Performances desvaídas

Phoenix –que, con mejor humor del habitual, declinó responder una pregunta sobre el plantón a Todd Haynes a cinco días de empezar el rodaje de su esperado romance gay-, defendió la imperfección de sus afinaciones, explicando que tanto él como Lady Gaga interpretaron las canciones en el plató, todos estándares populares, con un pianista en directo, suponemos que para respetar la honestidad emocional de esas fugas. De todos los temas que cantan, tal vez sea la versión de «Ne me quittez pas» de Phoenix la más desgarrada, pero el resto de «performances» resultan más bien desvaídas. Tanto como el conjunto del filme.

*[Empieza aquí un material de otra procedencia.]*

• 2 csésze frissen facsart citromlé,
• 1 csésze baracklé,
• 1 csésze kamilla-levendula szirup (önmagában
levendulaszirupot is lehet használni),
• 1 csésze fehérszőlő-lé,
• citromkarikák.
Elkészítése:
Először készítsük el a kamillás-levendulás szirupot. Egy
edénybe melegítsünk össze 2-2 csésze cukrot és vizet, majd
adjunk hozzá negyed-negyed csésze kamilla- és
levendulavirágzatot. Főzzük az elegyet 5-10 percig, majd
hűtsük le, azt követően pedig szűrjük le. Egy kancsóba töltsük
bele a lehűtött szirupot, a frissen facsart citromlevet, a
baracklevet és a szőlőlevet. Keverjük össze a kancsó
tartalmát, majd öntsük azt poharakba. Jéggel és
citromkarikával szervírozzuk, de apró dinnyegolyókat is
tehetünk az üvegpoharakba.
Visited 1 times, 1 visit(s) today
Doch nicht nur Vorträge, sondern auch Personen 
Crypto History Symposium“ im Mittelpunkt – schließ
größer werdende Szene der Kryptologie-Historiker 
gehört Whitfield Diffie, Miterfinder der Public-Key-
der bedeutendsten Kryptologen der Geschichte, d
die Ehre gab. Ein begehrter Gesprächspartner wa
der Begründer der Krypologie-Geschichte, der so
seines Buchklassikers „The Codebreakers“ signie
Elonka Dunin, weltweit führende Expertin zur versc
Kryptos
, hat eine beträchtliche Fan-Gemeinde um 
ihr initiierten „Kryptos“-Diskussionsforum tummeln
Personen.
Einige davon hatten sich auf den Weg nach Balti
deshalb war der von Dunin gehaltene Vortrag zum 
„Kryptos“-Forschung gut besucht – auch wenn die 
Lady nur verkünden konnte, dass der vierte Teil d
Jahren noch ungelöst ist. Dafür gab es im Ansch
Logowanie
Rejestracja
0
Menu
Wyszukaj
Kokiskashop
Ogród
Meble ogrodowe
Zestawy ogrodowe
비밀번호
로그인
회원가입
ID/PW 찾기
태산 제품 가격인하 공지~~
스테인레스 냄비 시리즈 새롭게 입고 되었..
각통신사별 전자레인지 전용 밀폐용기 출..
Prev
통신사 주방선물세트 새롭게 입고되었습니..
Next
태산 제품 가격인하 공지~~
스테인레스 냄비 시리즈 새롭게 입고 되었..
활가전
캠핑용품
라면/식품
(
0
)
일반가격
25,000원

La francesa «Jouer avec feu», de las hermanas Delphine y Muriel Coulin, presenta como síntoma de una sociedad enferma a un joven de 22 años que probablemente habría salido a quemar la calle después de ver «Joker». De un día para otro, un padre viudo (Vincent Lindon) ve cómo su hijo mayor es abducido por las amistades peligrosas de las juventudes neofascistas, y no sabe qué hacer para detener la catástrofe. Es una pena que la película tenga una acusada tendencia a la simplificación y al sermón moral, porque en ella duerme la conmovedora historia de un padre que vive como una tragedia el conflicto entre sus principios (su responsabilidad social) y la fuerza visceral de los lazos de sangre. En un plano existencial, el filme se plantea qué significa el perdón cuando el mundo se desmorona, pero las directoras no saben qué hacer con las ruinas. Deberían habérselo consultado al Joker.